As a safeguard to the judicial system and to litigants, judges must hear and approve every funding agreement before the case is allowed to proceed to trial. An overview of the Ontario case law on this issue reveals that, generally speaking, funding agreements that are reasonable will be approved without much hassle. Agreements that are denied tend to be those which have unfair or unreasonable fee structures, as was the case for the oft-cited decision in Houle. As one commentator puts it, the courts are still “unwilling to cut a blank cheque to those profiting from the litigation in fear of overcompensating them.”
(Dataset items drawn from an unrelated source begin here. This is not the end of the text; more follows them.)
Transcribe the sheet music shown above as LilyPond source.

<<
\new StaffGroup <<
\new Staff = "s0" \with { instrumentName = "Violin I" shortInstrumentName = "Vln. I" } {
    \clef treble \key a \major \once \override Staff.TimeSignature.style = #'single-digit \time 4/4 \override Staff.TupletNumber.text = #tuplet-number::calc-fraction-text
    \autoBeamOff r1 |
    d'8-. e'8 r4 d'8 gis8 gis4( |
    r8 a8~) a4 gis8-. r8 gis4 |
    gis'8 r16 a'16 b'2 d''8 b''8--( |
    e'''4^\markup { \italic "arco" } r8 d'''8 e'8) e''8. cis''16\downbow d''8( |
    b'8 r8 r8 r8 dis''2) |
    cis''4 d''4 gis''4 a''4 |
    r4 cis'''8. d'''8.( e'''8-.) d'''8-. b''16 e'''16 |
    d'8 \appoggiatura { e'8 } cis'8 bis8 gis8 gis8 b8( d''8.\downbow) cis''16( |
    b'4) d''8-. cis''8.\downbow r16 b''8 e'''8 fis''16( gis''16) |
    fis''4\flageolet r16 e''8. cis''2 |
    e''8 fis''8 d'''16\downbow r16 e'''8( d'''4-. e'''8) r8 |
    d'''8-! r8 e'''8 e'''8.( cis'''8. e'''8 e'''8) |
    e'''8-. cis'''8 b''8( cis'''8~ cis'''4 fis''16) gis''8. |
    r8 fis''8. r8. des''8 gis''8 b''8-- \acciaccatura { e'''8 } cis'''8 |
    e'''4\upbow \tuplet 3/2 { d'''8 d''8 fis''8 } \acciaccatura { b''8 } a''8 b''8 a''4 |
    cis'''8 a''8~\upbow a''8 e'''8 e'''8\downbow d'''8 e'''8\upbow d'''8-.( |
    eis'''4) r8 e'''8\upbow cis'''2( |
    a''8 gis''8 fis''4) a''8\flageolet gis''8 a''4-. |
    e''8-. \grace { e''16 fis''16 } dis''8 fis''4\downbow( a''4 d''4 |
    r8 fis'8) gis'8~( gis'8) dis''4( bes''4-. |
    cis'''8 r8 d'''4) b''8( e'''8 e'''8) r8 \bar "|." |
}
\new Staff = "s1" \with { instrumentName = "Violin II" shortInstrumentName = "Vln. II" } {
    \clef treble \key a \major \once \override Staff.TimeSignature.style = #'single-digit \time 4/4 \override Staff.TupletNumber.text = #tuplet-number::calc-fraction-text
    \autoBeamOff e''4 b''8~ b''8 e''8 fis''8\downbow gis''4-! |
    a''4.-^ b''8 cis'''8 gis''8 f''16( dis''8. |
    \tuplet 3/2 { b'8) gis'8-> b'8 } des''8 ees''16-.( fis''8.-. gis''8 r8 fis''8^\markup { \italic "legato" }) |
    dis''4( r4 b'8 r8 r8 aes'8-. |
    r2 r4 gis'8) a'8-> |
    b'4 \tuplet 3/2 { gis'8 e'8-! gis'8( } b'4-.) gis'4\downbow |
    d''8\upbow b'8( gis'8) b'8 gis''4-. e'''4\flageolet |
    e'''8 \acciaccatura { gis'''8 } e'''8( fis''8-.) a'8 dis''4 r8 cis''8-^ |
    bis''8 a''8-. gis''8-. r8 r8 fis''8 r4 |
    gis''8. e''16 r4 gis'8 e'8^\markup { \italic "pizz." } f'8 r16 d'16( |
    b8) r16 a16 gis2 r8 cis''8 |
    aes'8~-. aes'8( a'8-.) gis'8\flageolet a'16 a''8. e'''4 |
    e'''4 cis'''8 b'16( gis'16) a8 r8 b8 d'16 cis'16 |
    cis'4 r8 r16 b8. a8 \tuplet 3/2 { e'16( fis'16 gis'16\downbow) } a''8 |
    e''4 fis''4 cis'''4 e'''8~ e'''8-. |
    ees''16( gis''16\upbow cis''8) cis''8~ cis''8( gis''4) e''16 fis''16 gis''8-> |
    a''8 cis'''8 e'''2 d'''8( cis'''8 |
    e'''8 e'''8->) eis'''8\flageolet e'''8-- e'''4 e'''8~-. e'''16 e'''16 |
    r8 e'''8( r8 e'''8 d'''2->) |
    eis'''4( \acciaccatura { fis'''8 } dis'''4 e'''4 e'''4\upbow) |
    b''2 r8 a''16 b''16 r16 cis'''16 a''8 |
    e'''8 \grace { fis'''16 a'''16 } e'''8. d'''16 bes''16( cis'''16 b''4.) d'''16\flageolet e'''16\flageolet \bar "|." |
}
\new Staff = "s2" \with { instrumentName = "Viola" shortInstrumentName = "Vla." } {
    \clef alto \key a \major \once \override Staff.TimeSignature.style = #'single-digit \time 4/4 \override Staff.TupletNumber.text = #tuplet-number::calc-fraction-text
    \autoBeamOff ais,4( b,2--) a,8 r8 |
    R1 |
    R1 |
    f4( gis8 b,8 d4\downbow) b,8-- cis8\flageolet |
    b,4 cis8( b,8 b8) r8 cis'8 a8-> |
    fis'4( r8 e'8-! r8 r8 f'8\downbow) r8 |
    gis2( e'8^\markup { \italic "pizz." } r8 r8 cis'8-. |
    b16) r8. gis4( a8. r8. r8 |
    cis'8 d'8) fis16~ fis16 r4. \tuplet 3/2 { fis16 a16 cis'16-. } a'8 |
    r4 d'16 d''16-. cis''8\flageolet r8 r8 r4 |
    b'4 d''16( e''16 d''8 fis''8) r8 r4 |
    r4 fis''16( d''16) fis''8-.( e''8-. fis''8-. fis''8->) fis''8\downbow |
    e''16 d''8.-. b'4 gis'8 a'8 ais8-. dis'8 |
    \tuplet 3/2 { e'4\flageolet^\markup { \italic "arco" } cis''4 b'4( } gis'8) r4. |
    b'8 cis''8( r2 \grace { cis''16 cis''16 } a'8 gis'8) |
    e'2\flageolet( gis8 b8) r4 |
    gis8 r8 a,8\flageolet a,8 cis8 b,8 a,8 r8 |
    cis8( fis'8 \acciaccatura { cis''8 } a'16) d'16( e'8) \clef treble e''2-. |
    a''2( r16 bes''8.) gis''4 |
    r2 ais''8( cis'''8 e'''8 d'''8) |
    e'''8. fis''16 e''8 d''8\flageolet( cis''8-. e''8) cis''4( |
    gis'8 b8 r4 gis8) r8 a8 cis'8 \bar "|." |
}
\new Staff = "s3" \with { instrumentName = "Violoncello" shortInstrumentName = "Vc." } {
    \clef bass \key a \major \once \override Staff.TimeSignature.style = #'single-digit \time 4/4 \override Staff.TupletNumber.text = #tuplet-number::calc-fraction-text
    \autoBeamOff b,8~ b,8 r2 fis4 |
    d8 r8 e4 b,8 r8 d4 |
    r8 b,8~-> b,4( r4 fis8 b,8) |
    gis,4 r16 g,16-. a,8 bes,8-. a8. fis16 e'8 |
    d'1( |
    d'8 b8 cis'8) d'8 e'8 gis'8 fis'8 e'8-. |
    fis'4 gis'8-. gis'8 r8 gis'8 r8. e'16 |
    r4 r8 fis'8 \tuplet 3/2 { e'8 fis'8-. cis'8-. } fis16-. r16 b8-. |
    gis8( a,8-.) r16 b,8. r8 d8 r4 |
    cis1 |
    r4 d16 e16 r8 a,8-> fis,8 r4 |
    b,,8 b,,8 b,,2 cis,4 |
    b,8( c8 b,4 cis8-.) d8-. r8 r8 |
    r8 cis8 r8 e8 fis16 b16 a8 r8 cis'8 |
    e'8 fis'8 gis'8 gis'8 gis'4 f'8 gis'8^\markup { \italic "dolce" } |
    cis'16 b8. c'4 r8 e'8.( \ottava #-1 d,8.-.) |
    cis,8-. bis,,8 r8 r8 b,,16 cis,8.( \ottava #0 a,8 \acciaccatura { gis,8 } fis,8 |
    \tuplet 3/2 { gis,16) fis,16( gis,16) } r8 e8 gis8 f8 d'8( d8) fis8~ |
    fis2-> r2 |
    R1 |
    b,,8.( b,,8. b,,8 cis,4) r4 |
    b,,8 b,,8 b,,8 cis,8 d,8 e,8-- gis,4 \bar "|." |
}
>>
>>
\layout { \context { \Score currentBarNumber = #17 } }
The underlying public policy rationale which initially supported the doctrines of maintenance and champerty now justify the opposite conclusion. Litigants no longer fear the swords of barons, but there is cause for concern regarding the wallets of the affluent. For those in a David and Goliath battle without adequate resources, litigation financing offers the underdog the capital that they need to have their day in court. If presented with another case similar to Callidus, the Supreme Court should take the opportunity to rule on litigation financing agreements in all contexts by adopting or approving the Ontario test. If the Supreme Court were to do this, it would further strengthen Canada’s blossoming litigation financing industry by providing the necessary clarity and certainty on the appropriate framework and principles judges will apply. Such an outcome would be a welcome change, providing Canadians with the meaningful access to justice that they deserve.